Work to be completed =
Among the lines of the records, find all that carry the word "MISO" and copy them.

Provided material =
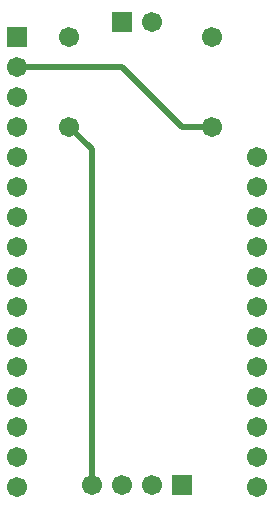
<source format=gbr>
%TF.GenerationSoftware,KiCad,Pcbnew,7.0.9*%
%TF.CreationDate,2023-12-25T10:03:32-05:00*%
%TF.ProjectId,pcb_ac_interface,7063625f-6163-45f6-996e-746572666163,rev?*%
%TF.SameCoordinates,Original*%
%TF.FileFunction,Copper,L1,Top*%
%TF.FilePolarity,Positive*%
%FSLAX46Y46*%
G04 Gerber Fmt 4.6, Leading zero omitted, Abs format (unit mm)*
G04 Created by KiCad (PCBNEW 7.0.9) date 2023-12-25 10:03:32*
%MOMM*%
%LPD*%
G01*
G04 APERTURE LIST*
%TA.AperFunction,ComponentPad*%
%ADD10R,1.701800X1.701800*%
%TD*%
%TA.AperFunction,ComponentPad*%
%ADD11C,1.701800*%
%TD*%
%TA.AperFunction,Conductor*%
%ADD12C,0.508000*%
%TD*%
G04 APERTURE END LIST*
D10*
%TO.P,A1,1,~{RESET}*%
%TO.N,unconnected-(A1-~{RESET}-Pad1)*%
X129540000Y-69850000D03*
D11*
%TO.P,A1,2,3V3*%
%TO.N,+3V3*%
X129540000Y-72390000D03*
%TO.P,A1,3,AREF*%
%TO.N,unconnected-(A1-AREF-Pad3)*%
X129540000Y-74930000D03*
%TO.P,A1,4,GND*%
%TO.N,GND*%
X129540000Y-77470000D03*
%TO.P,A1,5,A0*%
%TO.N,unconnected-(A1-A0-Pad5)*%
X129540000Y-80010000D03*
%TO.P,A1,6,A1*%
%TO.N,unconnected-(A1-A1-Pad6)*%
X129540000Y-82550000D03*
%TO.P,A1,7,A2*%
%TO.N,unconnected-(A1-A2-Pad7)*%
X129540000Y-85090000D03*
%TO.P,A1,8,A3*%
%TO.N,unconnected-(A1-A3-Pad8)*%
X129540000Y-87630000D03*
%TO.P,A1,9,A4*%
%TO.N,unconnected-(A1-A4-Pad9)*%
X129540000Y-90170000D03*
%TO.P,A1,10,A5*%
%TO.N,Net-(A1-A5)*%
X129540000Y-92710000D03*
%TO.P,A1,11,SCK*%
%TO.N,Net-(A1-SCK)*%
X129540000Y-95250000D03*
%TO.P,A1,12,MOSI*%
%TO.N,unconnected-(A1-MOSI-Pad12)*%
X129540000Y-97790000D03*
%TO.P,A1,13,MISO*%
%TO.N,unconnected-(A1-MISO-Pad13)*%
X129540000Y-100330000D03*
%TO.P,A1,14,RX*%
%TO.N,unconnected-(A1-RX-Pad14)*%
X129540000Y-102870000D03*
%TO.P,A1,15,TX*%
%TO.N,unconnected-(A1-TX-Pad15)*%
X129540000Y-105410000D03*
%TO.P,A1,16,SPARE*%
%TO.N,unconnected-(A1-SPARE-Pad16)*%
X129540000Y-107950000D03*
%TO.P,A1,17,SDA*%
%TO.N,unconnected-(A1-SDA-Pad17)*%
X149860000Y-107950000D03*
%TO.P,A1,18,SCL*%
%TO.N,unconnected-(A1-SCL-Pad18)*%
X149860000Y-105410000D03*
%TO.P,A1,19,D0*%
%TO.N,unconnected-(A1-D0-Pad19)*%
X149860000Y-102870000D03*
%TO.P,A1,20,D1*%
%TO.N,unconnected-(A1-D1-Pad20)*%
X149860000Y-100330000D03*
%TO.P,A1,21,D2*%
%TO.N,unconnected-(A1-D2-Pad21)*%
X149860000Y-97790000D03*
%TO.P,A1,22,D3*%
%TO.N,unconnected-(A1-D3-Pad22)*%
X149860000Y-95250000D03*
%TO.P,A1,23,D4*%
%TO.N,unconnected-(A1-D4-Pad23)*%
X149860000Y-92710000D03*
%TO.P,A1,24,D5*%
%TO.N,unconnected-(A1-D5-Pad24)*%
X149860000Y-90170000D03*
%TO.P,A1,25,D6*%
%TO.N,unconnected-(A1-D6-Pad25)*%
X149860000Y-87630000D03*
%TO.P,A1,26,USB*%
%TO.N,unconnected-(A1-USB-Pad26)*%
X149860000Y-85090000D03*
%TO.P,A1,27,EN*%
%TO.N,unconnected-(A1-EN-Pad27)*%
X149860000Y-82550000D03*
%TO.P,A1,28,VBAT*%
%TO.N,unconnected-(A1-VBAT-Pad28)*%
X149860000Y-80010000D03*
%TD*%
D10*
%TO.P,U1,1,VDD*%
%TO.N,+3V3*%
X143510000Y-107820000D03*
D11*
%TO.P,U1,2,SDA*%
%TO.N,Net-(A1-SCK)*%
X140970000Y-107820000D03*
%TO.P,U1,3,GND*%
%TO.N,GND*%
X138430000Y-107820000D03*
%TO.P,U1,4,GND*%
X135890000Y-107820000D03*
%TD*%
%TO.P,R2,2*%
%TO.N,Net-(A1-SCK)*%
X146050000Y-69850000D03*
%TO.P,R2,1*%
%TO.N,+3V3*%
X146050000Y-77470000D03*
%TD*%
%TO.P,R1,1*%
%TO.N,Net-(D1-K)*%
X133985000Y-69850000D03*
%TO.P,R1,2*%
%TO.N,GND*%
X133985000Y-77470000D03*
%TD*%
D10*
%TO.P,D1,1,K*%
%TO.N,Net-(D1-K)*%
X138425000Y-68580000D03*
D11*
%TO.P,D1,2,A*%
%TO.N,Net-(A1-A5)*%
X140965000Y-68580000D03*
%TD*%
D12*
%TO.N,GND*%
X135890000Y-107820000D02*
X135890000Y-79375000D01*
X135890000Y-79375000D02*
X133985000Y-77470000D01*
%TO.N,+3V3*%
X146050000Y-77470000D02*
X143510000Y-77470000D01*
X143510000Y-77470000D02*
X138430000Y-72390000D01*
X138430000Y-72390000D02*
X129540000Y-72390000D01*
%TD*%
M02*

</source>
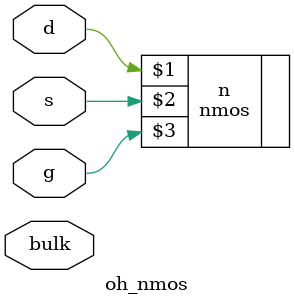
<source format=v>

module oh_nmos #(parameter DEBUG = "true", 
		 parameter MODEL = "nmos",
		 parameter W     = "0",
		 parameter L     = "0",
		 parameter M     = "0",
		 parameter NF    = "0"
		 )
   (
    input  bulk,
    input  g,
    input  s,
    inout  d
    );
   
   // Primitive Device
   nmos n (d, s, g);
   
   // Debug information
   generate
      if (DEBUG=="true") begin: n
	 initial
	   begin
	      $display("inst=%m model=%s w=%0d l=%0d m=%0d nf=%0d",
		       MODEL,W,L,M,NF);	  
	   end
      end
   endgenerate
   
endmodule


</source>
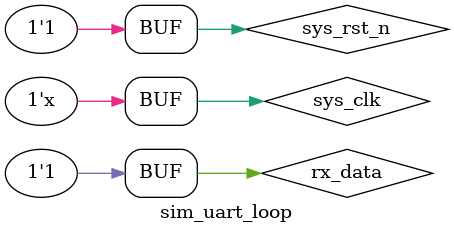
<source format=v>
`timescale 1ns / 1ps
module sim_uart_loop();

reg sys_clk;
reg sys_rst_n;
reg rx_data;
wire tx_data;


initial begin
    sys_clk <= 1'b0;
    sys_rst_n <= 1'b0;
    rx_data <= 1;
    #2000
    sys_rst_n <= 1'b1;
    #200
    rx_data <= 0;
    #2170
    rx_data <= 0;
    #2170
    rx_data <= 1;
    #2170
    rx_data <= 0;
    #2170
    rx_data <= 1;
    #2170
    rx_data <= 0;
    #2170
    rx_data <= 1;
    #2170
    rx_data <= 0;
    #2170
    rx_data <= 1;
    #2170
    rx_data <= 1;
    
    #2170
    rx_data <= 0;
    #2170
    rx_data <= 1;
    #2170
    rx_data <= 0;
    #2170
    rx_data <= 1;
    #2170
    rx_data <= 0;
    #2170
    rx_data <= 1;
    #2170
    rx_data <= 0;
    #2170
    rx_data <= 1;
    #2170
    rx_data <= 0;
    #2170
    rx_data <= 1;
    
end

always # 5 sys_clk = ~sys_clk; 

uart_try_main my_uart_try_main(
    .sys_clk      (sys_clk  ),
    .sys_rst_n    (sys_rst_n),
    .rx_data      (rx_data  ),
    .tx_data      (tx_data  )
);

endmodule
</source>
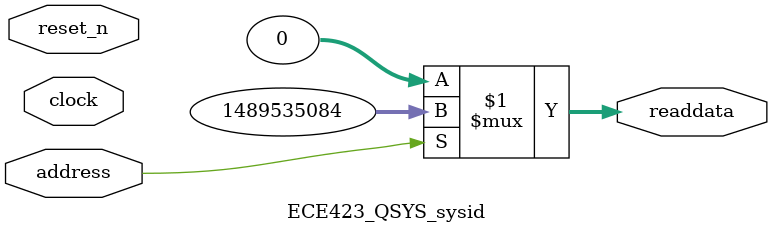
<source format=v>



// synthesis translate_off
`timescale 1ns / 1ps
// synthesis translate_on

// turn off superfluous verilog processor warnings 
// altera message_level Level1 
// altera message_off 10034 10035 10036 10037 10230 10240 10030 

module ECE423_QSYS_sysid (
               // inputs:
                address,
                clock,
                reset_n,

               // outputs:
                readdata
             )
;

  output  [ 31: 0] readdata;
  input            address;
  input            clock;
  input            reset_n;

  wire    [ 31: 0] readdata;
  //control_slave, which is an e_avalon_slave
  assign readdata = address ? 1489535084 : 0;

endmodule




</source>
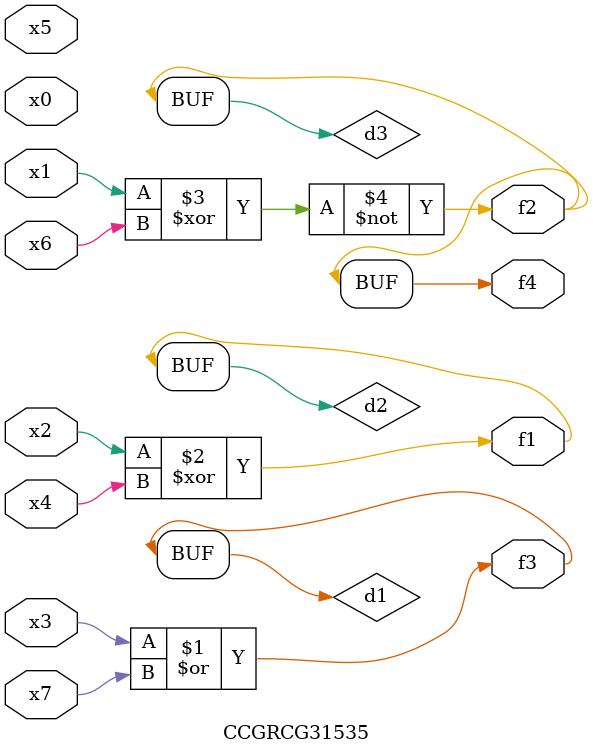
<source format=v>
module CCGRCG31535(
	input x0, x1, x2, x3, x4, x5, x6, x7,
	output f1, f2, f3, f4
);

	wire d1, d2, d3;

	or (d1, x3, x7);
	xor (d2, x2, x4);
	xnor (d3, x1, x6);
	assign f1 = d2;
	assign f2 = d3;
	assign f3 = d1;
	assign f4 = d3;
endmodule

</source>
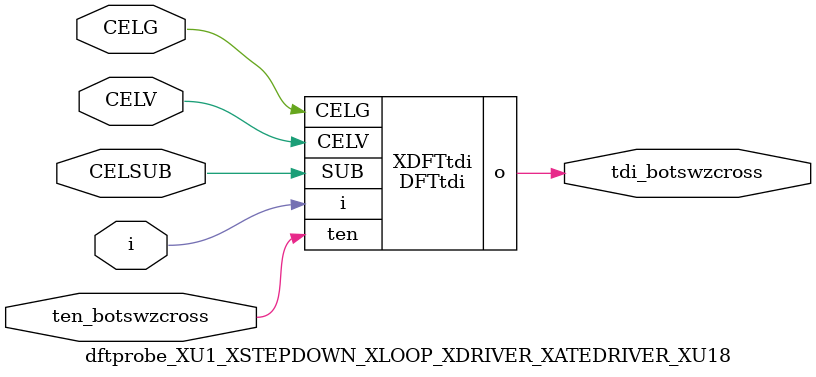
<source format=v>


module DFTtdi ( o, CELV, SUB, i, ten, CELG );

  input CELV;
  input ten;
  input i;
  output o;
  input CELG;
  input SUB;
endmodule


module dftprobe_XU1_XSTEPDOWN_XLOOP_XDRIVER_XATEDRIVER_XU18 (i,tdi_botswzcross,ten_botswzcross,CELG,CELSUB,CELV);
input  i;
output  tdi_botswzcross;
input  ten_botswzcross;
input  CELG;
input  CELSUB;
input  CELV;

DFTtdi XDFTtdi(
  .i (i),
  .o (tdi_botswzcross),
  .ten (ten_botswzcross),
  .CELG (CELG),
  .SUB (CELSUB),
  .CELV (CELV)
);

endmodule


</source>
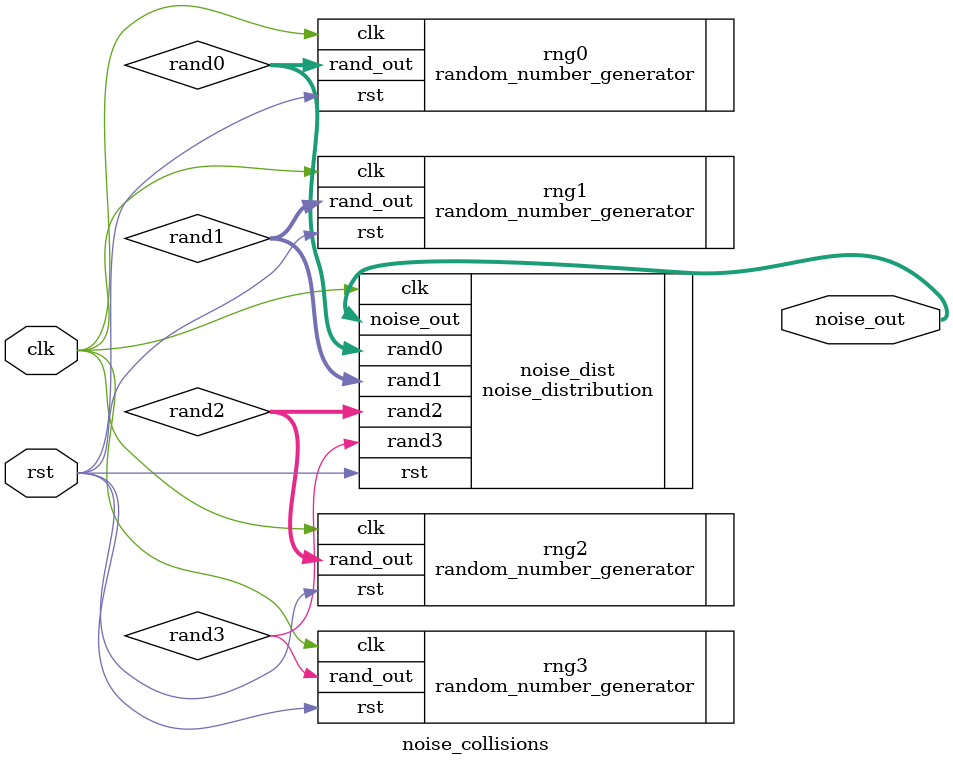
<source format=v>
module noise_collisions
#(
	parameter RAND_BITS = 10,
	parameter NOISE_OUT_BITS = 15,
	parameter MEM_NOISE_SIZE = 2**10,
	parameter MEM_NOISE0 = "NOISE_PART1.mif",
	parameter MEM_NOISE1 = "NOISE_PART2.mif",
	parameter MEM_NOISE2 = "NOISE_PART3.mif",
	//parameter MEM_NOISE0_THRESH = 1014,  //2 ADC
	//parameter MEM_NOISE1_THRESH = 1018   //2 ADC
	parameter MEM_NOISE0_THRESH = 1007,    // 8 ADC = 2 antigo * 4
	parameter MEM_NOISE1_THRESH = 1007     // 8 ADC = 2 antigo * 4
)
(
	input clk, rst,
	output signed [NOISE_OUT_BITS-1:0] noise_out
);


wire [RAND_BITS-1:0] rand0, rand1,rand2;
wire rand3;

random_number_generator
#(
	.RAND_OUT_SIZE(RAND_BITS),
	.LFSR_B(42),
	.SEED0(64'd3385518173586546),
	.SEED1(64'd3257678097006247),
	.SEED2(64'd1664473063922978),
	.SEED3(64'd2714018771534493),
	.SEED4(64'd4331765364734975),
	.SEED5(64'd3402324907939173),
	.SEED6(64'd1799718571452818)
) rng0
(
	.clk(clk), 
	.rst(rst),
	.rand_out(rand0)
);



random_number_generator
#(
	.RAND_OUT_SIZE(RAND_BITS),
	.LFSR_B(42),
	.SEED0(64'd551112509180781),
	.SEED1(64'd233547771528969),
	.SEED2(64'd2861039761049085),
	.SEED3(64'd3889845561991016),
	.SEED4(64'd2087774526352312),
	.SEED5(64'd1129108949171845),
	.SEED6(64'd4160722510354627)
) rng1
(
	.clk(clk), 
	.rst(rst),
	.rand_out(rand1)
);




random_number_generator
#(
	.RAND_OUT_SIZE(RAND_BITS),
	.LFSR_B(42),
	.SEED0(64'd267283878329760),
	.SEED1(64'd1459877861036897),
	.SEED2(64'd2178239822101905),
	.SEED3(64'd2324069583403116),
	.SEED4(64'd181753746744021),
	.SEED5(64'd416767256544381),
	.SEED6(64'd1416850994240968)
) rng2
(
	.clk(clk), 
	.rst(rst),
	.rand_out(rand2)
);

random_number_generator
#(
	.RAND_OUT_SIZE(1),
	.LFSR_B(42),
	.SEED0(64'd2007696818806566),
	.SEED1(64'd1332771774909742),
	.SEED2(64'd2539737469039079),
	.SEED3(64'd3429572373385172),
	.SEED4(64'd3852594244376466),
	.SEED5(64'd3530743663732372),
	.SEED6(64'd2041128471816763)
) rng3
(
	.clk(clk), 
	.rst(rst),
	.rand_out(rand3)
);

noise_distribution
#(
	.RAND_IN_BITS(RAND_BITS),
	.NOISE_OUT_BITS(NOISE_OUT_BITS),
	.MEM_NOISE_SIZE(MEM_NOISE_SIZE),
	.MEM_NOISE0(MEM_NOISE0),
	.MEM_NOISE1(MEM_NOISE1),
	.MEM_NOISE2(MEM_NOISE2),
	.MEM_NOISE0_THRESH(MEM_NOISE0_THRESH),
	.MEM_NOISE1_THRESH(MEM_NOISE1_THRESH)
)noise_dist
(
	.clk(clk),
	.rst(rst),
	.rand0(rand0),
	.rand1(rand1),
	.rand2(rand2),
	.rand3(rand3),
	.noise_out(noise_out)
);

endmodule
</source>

Answer box =
%TO.P,A1,13,MISO*%
%TO.N,unconnected-(A1-MISO-Pad13)*%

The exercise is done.